Литмир - Электронная Библиотека
A
A

Потом в цеху с гордым названием «лаборатория № 2» появился молодой человек, бывший преподаватель химии. Он нанялся на эти секретные работы из желания подзаработать себе на свадьбу, так как его подружка уже давно стала намекать, что, мол, пора бы уже и официально их отношения оформить как-то… Ведит покрутила пальцем у виска и ввела его в курс дела; вскоре он уже вполне мог заменять её на рутинных работах, высвободив ей время для дальнейших научных изысканий.

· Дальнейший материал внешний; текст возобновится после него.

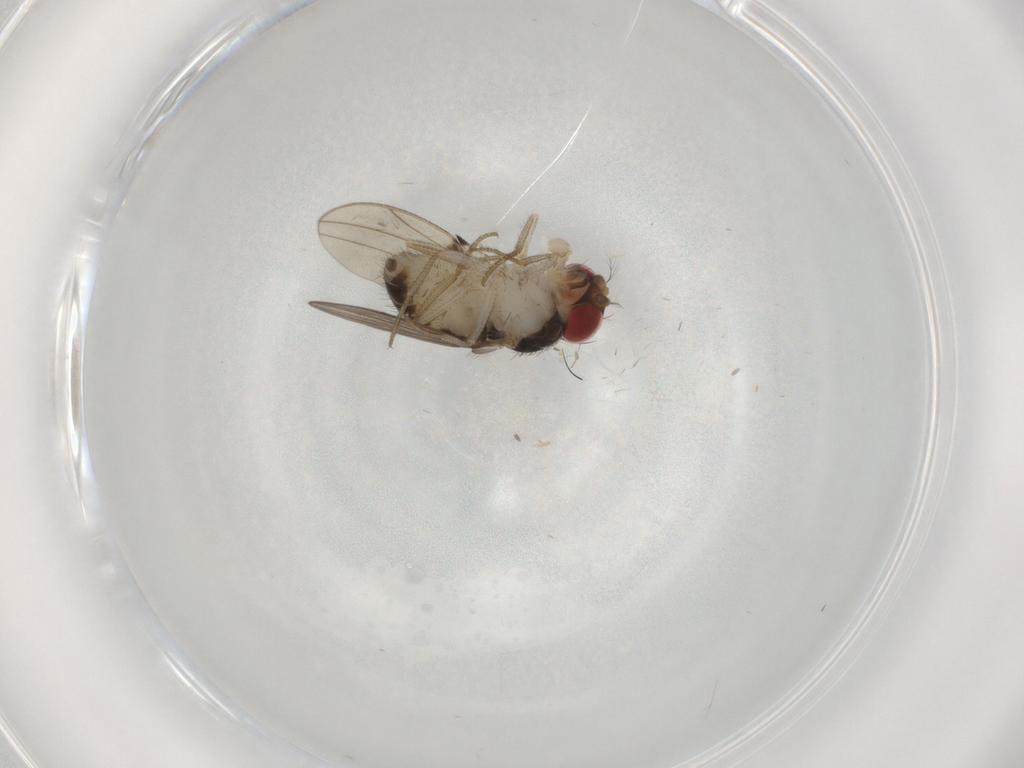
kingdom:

Кое-как утряслись вот такие «научные» дела. Профессор повеселел: лаборатория № 2 стала давать вполне приличную продукцию, да и столичное начальство подобрело, увидев несколько успешных полевых испытаний. Девушка взялась за «бытовуху». Несколько раз долбила коменданта, чтобы назначил выдачу молока бабам, занятым на вредных для здоровья работах: завести корову обошлось бы для дела дешевле, чем постоянно обновлять контингент уголовниц и учить новеньких всему заново. Кое-как удалось всё-таки выбить по полстакана раз в два дня. Потом им назначили также выдачу свежих овощей, мелко порезанных вроде салата.

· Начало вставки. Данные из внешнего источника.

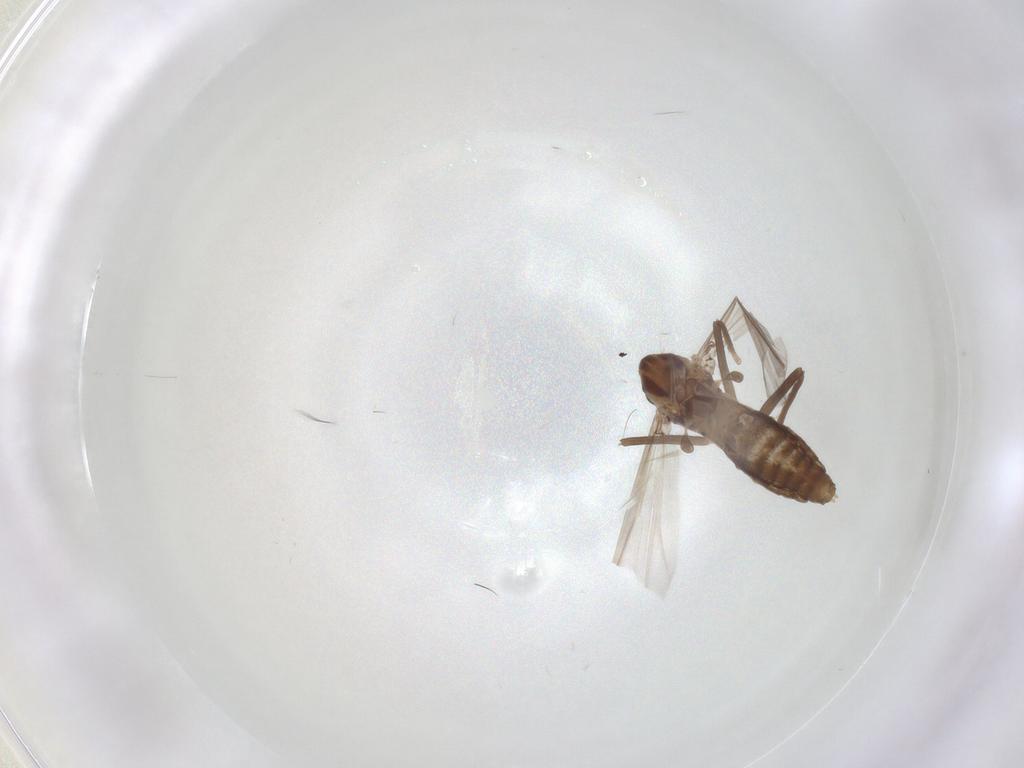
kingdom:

Такие хлопоты принесли Ведит уважение от Матушки, которая поглядывала на неё уже не так свирепо и охотнее гоняла девок по её указаниям. Но аспирантка со стилетом уже не расставалась. Это оружие она завела себе после случая, когда одна дурная набросилась на мастера с ножом. Тот случай произошёл, вообще-то, в другом цехе, и мужик сам спровоцировал нападение, так как слишком усиленно домогался внимания той уголовницы, но, как говорится у нас, наёмников: «Лишний нож карман не тянет». Работая среди тех, кто умело владеет холодным оружием и ухитряется его прятать, несмотря на внезапные обыски и угрозы жестокого наказания, поневоле и сам без ножа начнёшь чувствовать себя голым.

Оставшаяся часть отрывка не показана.